Parroquia Santisimo Redentor Madrid

Navidad

 


 

 

¡Feliz Navidad!

 

 

Hermanas y hermanos, os anuncio una Buena Noticia,
que es motivo de gozo para muchas personas.

Escuchad: Había transcurrido mucho tiempo
desde que Dios, de forma maravillosa, creó el cielo y la tierra.
Y en la tierra, dentro de la hermosa y variopinta naturaleza,
Dios alumbró al hombre y a la mujer a su imagen y semejanza,
y le encantaba pasear con ellos, a diario, en grata y entrañable convivencia.

Después de muchas generaciones a lo largo y ancho de la historia,
en el territorio de Israel, se cumplió una promesa largamente anunciada:
De una joven virgen: María, desposada con un hombre bueno: José,
nació en un lugar marginado, porque no hubo acogida para ellos en la posada,
Jesús, el Mesías, el Salvador revelado que muchos esperaban.

Hermanas y hermanos, si ahora estamos aquí congregados,
es porque hemos visto y oído a Jesús con la sensibilidad de la fe,
hemos experimentado su redención abundante
y nos ha impresionado su calidad humana y divina.

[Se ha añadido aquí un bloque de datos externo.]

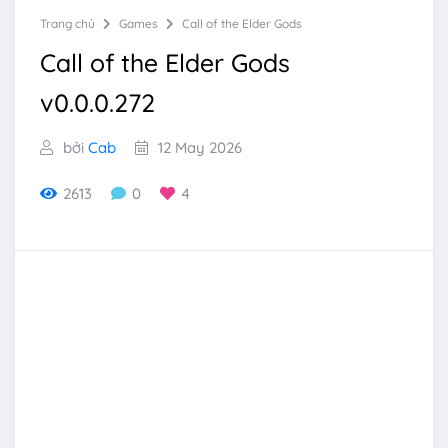
Trang chủ
Games
Call of the Elder Gods
Call of the Elder Gods
v0.0.0.272
bởi
Cab
12 May 2026
2613
0
4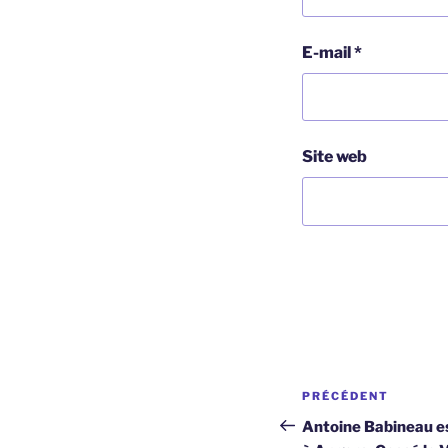
E-mail
*
Site web
Navigation
Article
PRÉCÉDENT
de
précédent
Antoine Babineau es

En verdad, Jesús es la salvación anunciada, prometida y experimentada,
la Palabra mayúscula del cielo sembrada en la tierra,
Jesús es la presencia divina levantando la dignidad humana,
la mejor garantía de cómo es Dios y cuánto nos ama.

Hermanas y hermanos, hemos visto la Luz de Dios y nos ha dejado impresionados.
Pues advertid: ahora somos sal de la tierra y luz del mundo.
Por tanto, que brille potentemente tu luz, mi luz, ante los demás
para que, viendo nuestras buenas obras,
se descubra que Dios existe y es bueno.

Alegraos, hermanos: ¡Es Navidad!
Dios se ha hecho presencia, se ha hecho criatura humana,
para hablarnos y querernos en cercanía.
Esta es la mejor noticia que han podido captar las ondas,
el Evangelio más favorable para la historia.

Gracias, Dios, porque estás dentro de la familia humana para siempre.
Gracias, Jesús, porque nos revelas constantemente la bondad, la ternura
y la misericordia inquebrantable de nuestro Dios.
Gracias, María y José, por vuestra cooperación creyente con la Redención.
Enhorabuena, hermanos, y bendiciones, porque Dios nos quiere.